Aims To describe subretinal debris found on ultrastructural examination in an eye with macular telangiectasia (MacTel) type 2 and on optical coherence tomography (OCT) in a subset of patients with MacTel type 2.

Methods Blocks from the mid-periphery and temporal perifovea of an eye with clinically documented MacTel type 2 were examined with electron microscopy (EM). Cases came from the Sydney centre of the MacTel project and the practices of the authors.
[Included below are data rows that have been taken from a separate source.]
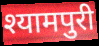
श्यामपुरीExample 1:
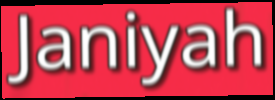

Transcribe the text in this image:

Janiyah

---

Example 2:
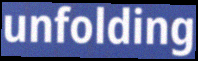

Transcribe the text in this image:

unfolding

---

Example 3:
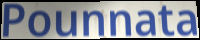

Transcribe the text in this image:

Pounnata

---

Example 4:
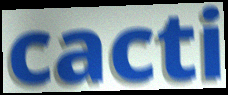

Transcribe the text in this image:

cacti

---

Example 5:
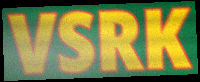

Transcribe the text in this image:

VSRK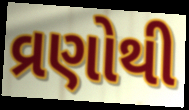
વ્રણોથી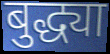
बुद्ध्या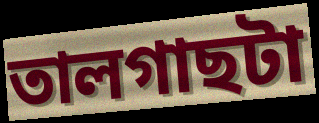
তালগাছটা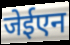
जेईएन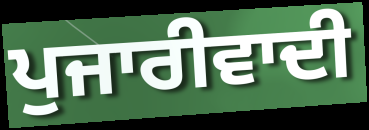
ਪੁਜਾਰੀਵਾਦੀ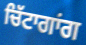
ਚਿੱਟਾਗਾਂਗ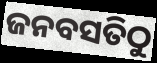
ଜନବସତିଠୁ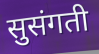
सुसंगती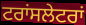
ਟਰਾਂਸਲੇਟਰਾਂ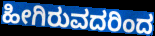
ಹೀಗಿರುವದರಿಂದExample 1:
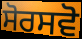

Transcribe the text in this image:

ਸੋਰਸਵੋ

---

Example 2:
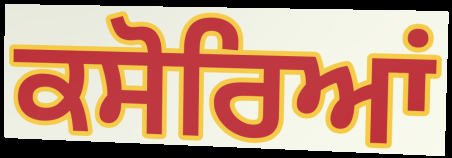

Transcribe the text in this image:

ਕਸੋਰਿਆਂ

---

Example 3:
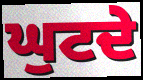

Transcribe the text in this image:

ਘੁਟਦੇ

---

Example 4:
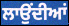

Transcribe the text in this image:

ਲਾਉੰਦੀਆਂ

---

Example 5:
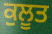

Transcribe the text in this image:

ਕੁਲੂਤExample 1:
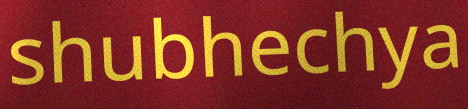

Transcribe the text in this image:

shubhechya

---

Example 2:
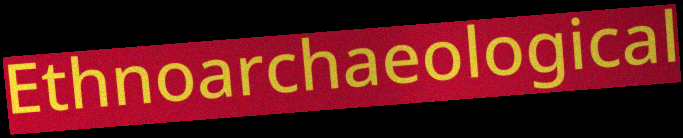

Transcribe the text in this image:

Ethnoarchaeological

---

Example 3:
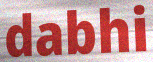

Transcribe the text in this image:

dabhi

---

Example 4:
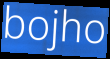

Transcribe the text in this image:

bojho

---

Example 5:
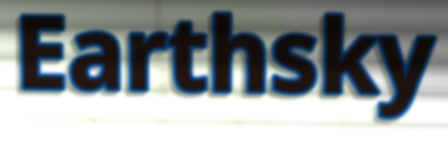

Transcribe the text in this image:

Earthsky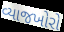
વ્યાજખોરોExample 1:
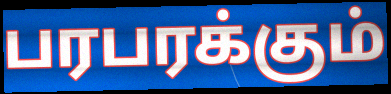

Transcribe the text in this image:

பரபரக்கும்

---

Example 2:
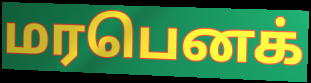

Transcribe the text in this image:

மரபெனக்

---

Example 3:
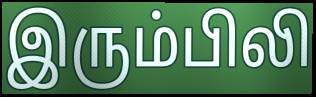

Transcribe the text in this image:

இரும்பிலி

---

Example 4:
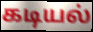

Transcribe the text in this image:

கடியல்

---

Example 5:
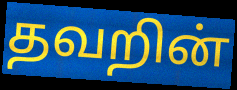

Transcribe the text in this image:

தவறின்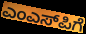
ಎಂಎಸ್‌ಪಿಗೆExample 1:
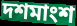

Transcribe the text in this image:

দশমাংশ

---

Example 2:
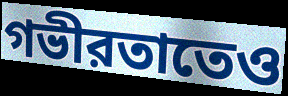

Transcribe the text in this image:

গভীরতাতেও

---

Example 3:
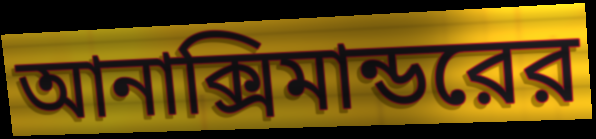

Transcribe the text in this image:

আনাক্সিমান্ডরের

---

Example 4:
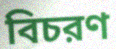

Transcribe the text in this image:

বিচরণ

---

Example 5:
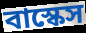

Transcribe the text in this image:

বাস্কেসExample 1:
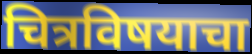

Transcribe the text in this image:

चित्रविषयाचा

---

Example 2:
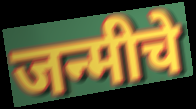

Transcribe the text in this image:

जन्मीचे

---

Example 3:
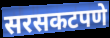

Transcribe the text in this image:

सरसकटपणे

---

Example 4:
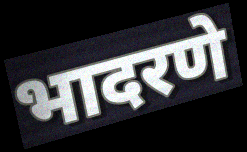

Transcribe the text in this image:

Results On EM examination, subretinal debris was found in the perifovea with accumulation of degenerate photoreceptor elements in the subretinal space. Despite the substantial subretinal debris, there was minimal retinal pigment epithelial (RPE) reaction. Focal defects were seen in the inner limiting membrane in the perifovea. Of the 65 Sydney MacTel project participants, three (5%) had prominent yellow material at the fovea. OCT revealed smooth mounds between the RPE and the ellipsoid region. The material was hyperautofluorescent.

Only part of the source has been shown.